The Democratic Party and the Republican Party are incapable of fighting oligarchy because they are in large part the beneficiaries of oligarchy, and work to maintain the capitalist system rather than to disrupt and destroy it. We cannot rely on “progressive” capitalists to fight oligarchs of the same class.
Instead, workers need to take the charge in fighting oligarchy, they are the ones with the economic power capable of fighting them directly. Workers at Tesla, Amazon, Facebook, etc. can all organize and shut down the oligarchy, and have the power not just to fight for themselves as is common in many strikes and union efforts, but also to fight for the working-class as a whole. However this fight will not happen on its own, it requires workers actively willing to fight, and workers which not only fight for a better contract, but which fight for an economic system wherein oligarchs are completely removed from control over the economy which workers run.

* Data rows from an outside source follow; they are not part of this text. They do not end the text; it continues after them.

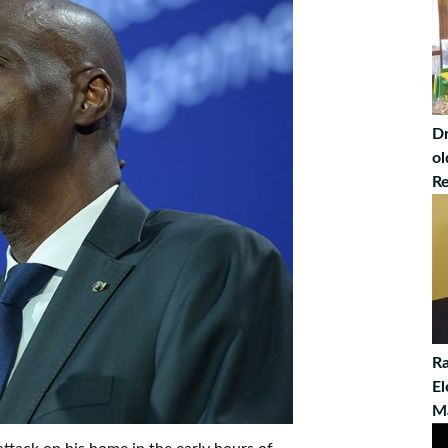
Dr
ol
Re
Ra
El
M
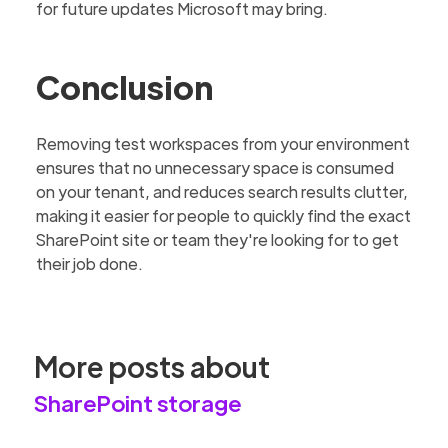
for future updates Microsoft may bring.
Conclusion
Removing test workspaces from your environment
ensures that no unnecessary space is consumed
on your tenant, and reduces search results clutter,
making it easier for people to quickly find the exact
SharePoint site or team they're looking for to get
their job done.
More posts about
SharePoint storage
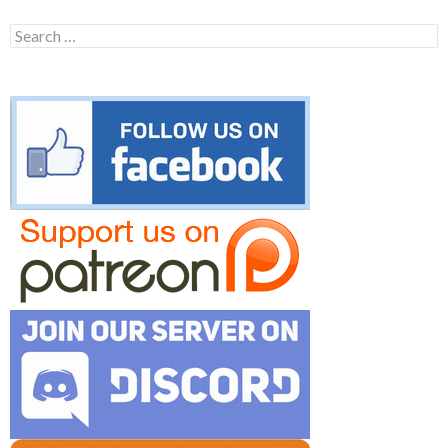
Search
for:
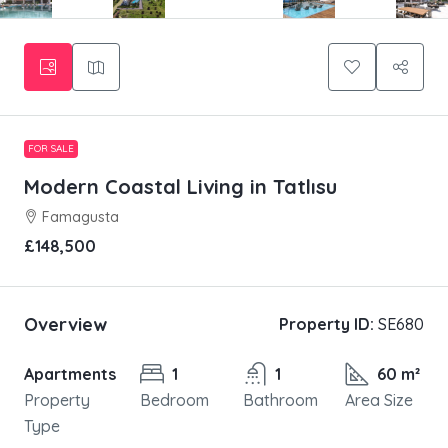
FOR SALE
Modern Coastal Living in Tatlısu
Famagusta
£148,500
Overview
Property ID:
SE680
Apartments
1
1
60 m²
Property
Bedroom
Bathroom
Area Size
Type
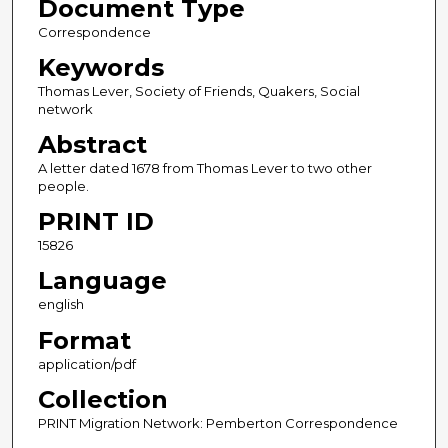
Document Type
Correspondence
Keywords
Thomas Lever, Society of Friends, Quakers, Social
network
Abstract
A letter dated 1678 from Thomas Lever to two other
people.
PRINT ID
15826
Language
english
Format
application/pdf
Collection
PRINT Migration Network: Pemberton Correspondence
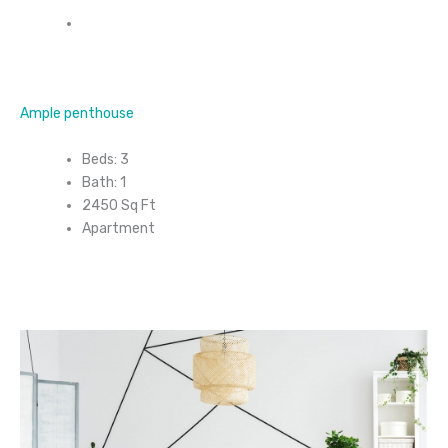
Ample penthouse
Beds: 3
Bath: 1
2450 Sq Ft
Apartment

Furthermore, this fight should be connected to a revolutionary party fighting not merely for the preservation of bourgeois democracy, but for the implementation of true democracy: a workers’ democracy. As the struggle currently exists, there is no revolutionary party fighting for something on such a large scale, however we in Reform & Revolution are actively building a revolutionary current in the largest socialist organization in the United States, the Democratic Socialists of America. We believe that this revolutionary current can be the center of the fight for a revolutionary party in the United States, and encourage as many people as possible to get involved in DSA and build the revolutionary Marxist core by joining R&R.
Featured Image: May Day, Moscow 1928 by Diego Rivera
Diego Pajuelo is a member of Portland DSA and the secretary of its Washington County Branch, and a member of Reform & Revolution Caucus.